Era, de acordo com a minha lembrança, o ano de 1985 na cidade de Libertad, próxima à capital Montevidéu e à beira de um Rio da Prata de águas calmas e serenas, que seguramente contrastava com o momento político conturbado que passava a nação.
Entre 27 de junho de 1973 e 28 de fevereiro de 1985, o Uruguai sentia na pele o período mais conturbado da sua história. Há 30 anos atrás o nosso vizinho de fronteiras vivia sob um regime repressor marcado pela proibição dos partidos políticos, da ilegalização dos sindicatos e perseguição, tortura e execução de opositores.
Um regime capaz de calar até os cantos mais apaixonados e entusiasmados de um estádio de futebol. Um golpe árduo e silencioso, que suprimia os gritos de ajuda diante de uma Montevidéu romântica que, calada, ansiava apenas por novos tempos de paz.
Mas nem tudo estava perdido. Mesmo que tudo que fosse semelhante a uma organização fosse reprimido – inclusive times amadores de futebol – o regime não foi páreo para a astúcia de 22 homens que insistiam em desenhar, enclausurados, as estratégias do jogo dentro e fora das quatro linhas.
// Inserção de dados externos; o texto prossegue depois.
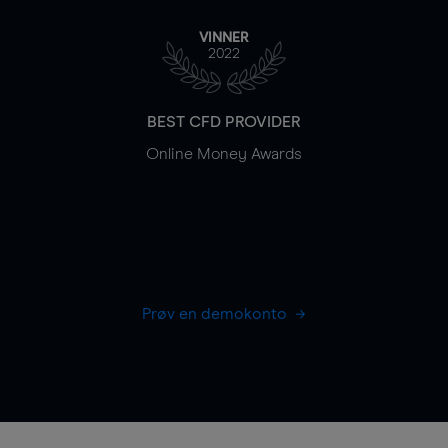
VINNER
2022
BEST CFD PROVIDER
Online Money Awards
Prøv en demokonto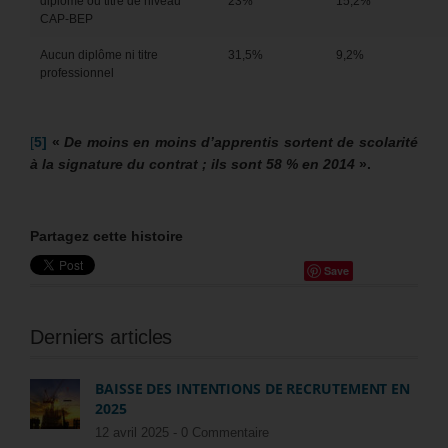
diplôme ou titre de niveau
23%
15,2%
CAP-BEP
Aucun diplôme ni titre
31,5%
9,2%
professionnel
[
5]
«
De moins en moins d’apprentis sortent de scolarité
à la signature du contrat ; ils sont 58 % en 2014
».
Partagez cette histoire
Save
Derniers articles
BAISSE DES INTENTIONS DE RECRUTEMENT EN
2025
12 avril 2025 -
0 Commentaire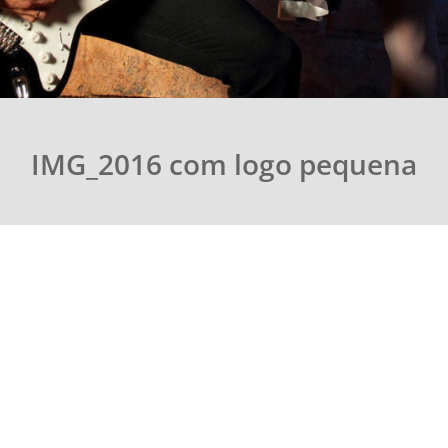
IMG_2016 com logo pequena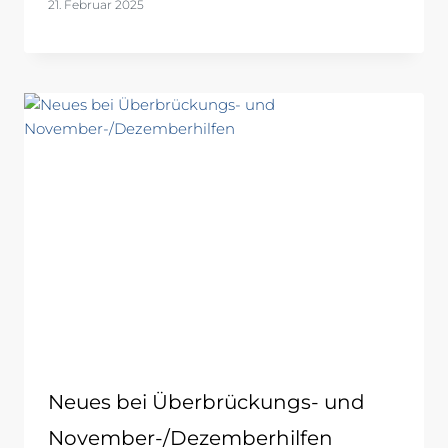
21. Februar 2025
Neues bei Überbrückungs- und
November-/Dezemberhilfen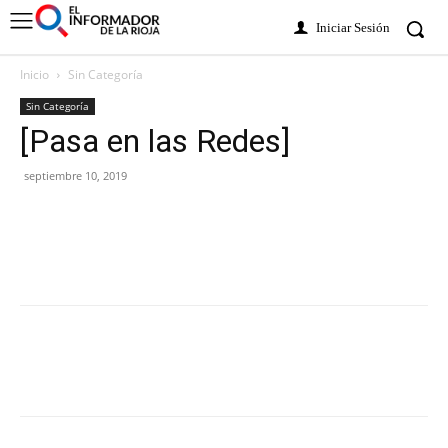
Iniciar Sesión
Inicio
Sin Categoría
Sin Categoría
[Pasa en las Redes]
septiembre 10, 2019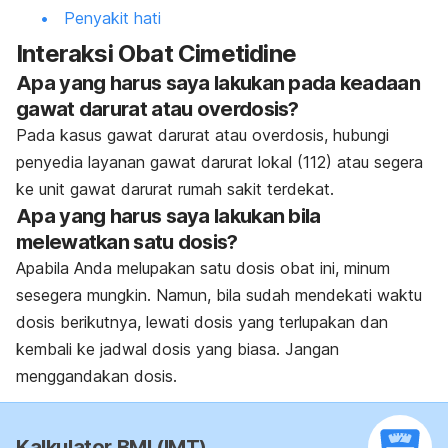
Penyakit hati
Interaksi Obat Cimetidine
Apa yang harus saya lakukan pada keadaan
gawat darurat atau overdosis?
Pada kasus gawat darurat atau overdosis, hubungi
penyedia layanan gawat darurat lokal (112) atau segera
ke unit gawat darurat rumah sakit terdekat.
Apa yang harus saya lakukan bila
melewatkan satu dosis?
Apabila Anda melupakan satu dosis obat ini, minum
sesegera mungkin. Namun, bila sudah mendekati waktu
dosis berikutnya, lewati dosis yang terlupakan dan
kembali ke jadwal dosis yang biasa. Jangan
menggandakan dosis.
Kalkulator BMI (IMT)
Surgia ali, em segredo, uma liga de futebol amadora que desafiava a solidão da mais escura cela da ditadura uruguaia. Um espetáculo, não diferente do que se via lá fora, capaz de levar a plateia – e eu estava nela – ao delírio. Um jogo de equilíbrio extraordinário e sensato.
Não existiam uniformes que diferenciassem os dois times. Jogavam todos pela mesma razão. Não havia fama e sim jogadores em perfeita igualdade de condições. Um confronto de ideais onde não existiam adversários.
Naquele jogo o gramado era de cimento cinzento, sem o verde tradicional dos campos em que a bola rolava com encanto e capricho. O sol abrangia apenas alguns pontos dele, onde conseguisse descobrir espaços livres para irradiar aqueles homens irrequietos.
Em campo, o goleiro Estefanell, no alto de sua pouca estatura e sempre com seus óculos com lentes fundo de garrafa. Liscano, López e Sendic, que formavam uma defesa espetacular e trancafiada como uma cela de prisão. Rosencof e Huidobro, os carregadores de piano do meio de campo e, no comando do ataque, Bonomi, o melhor do time, um exímio cobrador de faltas, antigo camisa 10 dos tempos áureos do futebol, ao lado do cobiçado bigodudo Pepe, que do craque santista, servo de Pelé, herdara apenas o nome.
Os times, formados entre paredes grossas, úmidas e em condições desumanas, entravam em campo como se disputassem uma final de Copa do Mundo dentro de casa. Entravam em cena, não para uma pelada qualquer, mas sim para a última partida, após doze anos de encarceramento.
Até hoje não sei como aquele jogo terminou. Talvez nunca tenha tido fim. Fui libertado aos quarenta e poucos minutos do segundo tempo. Creio que eles também.
De certo, sei que meu time sagrou-se vencedor e que, naquele campo, nunca mais houve ou haverá de acontecer uma partida de futebol, pois enfim, a ditadura terminou!